Acute toxicity studies
The plant fractions (HF and MF) were evaluated for acute toxicity as per the organization for economic cooperation and development (OECD) guidelines 423. The single oral dose of 5000 mg/kg of plant fraction was administered to overnight fasted rats and observations were continuously recorded for behavioural profiles for 2 h and mortality up to 24 h.

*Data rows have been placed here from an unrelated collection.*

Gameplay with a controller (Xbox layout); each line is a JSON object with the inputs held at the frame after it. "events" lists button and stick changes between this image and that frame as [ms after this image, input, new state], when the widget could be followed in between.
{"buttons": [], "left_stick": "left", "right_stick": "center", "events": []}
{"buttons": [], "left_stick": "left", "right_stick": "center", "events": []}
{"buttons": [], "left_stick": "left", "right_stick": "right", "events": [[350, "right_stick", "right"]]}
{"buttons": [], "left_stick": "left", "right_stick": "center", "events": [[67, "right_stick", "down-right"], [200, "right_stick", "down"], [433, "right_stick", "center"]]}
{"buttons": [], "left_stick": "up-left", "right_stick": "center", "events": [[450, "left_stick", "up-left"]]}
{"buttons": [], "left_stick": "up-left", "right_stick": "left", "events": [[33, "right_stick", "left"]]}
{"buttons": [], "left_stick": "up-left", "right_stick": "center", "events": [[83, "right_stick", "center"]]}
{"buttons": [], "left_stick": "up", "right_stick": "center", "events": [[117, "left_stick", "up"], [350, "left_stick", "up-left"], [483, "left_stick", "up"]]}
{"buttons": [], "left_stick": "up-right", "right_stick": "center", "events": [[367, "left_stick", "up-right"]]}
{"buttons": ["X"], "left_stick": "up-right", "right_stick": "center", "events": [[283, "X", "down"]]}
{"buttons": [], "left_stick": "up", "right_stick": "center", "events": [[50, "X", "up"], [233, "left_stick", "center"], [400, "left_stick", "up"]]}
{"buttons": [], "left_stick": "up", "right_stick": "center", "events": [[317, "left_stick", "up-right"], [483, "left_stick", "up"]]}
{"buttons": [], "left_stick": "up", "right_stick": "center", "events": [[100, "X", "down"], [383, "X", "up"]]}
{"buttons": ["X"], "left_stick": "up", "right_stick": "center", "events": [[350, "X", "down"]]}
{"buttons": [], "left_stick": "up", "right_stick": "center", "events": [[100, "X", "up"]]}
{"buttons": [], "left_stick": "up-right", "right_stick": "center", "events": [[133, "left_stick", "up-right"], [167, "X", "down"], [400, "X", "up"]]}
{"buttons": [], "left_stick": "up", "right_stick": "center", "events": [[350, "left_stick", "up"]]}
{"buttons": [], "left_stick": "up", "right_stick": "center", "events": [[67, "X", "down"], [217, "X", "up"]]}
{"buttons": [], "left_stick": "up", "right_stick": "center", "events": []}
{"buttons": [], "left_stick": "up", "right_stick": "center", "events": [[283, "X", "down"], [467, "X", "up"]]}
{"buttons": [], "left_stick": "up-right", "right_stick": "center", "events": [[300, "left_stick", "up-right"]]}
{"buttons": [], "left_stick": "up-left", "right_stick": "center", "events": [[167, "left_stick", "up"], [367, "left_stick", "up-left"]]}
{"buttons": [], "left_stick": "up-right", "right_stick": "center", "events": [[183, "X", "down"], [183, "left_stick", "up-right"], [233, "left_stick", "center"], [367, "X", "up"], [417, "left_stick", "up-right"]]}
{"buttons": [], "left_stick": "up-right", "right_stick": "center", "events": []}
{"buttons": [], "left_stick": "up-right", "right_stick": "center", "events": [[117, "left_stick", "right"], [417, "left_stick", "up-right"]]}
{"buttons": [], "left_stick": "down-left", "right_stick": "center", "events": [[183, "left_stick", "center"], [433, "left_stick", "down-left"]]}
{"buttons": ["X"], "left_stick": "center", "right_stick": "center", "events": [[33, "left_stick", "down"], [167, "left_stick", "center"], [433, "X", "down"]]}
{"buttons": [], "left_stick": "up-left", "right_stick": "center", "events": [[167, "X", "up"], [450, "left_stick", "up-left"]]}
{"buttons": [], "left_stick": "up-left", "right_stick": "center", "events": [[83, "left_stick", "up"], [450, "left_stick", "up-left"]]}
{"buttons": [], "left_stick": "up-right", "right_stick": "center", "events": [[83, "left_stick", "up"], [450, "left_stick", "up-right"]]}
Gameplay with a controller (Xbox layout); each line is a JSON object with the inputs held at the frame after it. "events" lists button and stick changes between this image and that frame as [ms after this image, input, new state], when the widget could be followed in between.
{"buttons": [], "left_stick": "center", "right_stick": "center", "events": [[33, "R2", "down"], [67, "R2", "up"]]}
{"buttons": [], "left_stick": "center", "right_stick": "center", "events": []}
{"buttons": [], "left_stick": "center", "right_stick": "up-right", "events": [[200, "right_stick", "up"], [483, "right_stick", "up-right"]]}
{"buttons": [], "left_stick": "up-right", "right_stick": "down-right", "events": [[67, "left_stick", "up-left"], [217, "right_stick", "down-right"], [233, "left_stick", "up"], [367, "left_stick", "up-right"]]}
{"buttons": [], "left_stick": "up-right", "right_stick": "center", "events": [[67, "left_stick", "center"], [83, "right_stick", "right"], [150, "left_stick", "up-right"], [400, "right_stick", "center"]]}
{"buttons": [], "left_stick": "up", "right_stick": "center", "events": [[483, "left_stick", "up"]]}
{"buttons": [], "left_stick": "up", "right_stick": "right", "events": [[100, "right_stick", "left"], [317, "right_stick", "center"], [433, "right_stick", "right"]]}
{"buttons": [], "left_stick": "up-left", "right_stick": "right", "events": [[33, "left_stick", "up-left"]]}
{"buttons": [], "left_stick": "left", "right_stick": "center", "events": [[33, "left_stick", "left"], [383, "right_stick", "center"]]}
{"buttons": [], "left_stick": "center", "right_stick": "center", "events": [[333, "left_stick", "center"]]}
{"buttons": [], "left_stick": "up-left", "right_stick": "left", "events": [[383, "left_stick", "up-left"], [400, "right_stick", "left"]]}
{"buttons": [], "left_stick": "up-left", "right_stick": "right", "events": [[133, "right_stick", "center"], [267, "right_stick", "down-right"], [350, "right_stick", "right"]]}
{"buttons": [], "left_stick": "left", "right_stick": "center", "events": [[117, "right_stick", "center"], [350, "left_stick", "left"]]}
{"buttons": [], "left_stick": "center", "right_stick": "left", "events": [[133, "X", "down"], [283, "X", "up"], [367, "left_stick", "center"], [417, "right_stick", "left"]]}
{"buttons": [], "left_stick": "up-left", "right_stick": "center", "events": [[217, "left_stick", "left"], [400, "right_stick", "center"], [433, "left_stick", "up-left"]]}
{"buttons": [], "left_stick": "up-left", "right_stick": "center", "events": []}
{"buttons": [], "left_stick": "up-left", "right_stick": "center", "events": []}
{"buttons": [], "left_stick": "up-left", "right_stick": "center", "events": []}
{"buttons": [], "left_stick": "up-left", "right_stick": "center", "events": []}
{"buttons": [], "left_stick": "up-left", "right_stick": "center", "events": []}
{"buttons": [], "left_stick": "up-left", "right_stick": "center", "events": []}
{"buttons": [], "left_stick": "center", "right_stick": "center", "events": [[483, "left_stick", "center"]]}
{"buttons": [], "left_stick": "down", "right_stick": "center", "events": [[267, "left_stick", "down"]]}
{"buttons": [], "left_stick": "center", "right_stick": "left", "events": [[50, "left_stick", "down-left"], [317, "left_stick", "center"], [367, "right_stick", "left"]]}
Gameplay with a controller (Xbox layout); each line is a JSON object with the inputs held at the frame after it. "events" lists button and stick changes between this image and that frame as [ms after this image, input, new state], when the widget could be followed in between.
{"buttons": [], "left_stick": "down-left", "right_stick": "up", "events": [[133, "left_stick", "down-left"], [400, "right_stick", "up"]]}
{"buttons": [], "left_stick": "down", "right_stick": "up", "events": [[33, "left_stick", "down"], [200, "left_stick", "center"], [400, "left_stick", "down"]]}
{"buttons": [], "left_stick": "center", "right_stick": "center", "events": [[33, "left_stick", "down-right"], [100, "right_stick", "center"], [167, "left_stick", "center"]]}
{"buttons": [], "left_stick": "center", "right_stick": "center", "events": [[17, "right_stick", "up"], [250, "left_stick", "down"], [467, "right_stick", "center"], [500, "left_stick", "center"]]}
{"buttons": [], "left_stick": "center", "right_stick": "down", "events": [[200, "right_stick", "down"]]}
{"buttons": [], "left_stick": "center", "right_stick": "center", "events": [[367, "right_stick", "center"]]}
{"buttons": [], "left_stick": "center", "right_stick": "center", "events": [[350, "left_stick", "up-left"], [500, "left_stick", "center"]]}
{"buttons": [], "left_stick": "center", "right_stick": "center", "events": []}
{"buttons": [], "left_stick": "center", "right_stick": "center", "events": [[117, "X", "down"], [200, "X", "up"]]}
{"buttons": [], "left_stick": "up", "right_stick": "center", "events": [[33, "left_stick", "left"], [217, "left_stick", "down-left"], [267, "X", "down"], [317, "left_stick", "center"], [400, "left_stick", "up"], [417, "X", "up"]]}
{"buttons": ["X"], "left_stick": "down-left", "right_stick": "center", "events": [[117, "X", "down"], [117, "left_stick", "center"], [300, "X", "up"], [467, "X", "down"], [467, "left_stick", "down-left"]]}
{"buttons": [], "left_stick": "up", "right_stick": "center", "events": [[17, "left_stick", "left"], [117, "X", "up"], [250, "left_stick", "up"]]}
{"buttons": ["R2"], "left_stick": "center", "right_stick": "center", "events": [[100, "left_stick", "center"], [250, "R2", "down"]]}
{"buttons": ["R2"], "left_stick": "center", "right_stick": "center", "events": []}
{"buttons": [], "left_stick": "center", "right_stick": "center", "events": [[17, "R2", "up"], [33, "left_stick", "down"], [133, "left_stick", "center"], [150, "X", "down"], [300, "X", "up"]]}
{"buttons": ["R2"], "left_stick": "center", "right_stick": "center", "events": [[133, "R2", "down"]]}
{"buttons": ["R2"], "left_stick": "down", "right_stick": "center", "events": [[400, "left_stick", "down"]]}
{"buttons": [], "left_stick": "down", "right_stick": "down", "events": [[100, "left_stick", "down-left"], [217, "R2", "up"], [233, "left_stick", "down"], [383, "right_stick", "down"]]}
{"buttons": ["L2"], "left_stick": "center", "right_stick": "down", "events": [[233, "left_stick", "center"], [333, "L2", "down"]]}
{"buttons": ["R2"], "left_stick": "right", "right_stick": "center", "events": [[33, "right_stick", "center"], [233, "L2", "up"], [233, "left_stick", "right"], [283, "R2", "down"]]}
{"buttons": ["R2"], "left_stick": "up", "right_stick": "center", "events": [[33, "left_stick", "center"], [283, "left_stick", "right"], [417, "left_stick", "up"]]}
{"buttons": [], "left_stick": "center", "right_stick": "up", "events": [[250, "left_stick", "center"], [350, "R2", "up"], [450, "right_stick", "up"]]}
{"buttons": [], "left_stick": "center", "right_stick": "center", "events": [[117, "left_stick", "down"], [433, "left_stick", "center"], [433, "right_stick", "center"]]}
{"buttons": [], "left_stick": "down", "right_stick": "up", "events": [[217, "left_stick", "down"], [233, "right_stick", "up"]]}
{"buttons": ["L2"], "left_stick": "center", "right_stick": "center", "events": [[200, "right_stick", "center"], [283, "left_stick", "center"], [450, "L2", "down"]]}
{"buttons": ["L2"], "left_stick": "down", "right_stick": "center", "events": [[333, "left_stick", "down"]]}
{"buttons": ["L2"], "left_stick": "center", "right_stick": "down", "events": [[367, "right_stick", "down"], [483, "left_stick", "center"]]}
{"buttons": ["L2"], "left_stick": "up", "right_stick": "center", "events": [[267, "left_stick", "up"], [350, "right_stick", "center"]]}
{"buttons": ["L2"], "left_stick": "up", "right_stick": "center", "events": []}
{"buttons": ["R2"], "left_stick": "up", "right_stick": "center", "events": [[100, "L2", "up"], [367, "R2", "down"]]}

In vivo anti-arthritic study in CFA-induced rats
Experimental design
The rats were allocated into nine groups, with six animals in each group. Group I served as a standard control group (N), Group II as a negative control group (NC), Group III as a positive control group, Groups IV, V, VI, and VII, received HF I & II, and MF I & II at a dose level of 100, 250 mg/kg/day, respectively, and Group VIII and IX served as drug control (HF and MF). Arthritis was induced by intradermal injection of 0.1 ml CFA emulsion (consisting of heat-killed Mycobacterium tuberculosis suspended in mineral oil acquired from Sigma-Aldrich) in the sub-plantar area of the right hind paw on the first day to every animal, excluding normal and drug control. Treatments were started by oral gavage following CFA administration and continued till the 25th day. The plant fractions and Indomethacin, the positive control, were dissolved in carboxymethyl cellulose (0.5%) prior to administration.
Body weight
The body weight was recorded during the experimental period using a weighing balance just before CFA injections on the 1st day and subsequently at various time (weekly once) intervals until the 25th day.
Paw thickness evaluation
The right paw thickness was measured every 5 days at time intervals using a vernier calliper. The paw thickness alterations were considered the difference between the final and initial paw thickness. The visual arthritis scoring systems were used to assess the severity of arthritis, as described previously (Kumar et al. 2017). The arthritis score ranged from 0 to 4, graded as follows: 0 = normal paw; 1 = mild swelling and erythema; 2 = swelling and erythema; 3 = severe swelling and erythema; 4 = gross deformity and inability.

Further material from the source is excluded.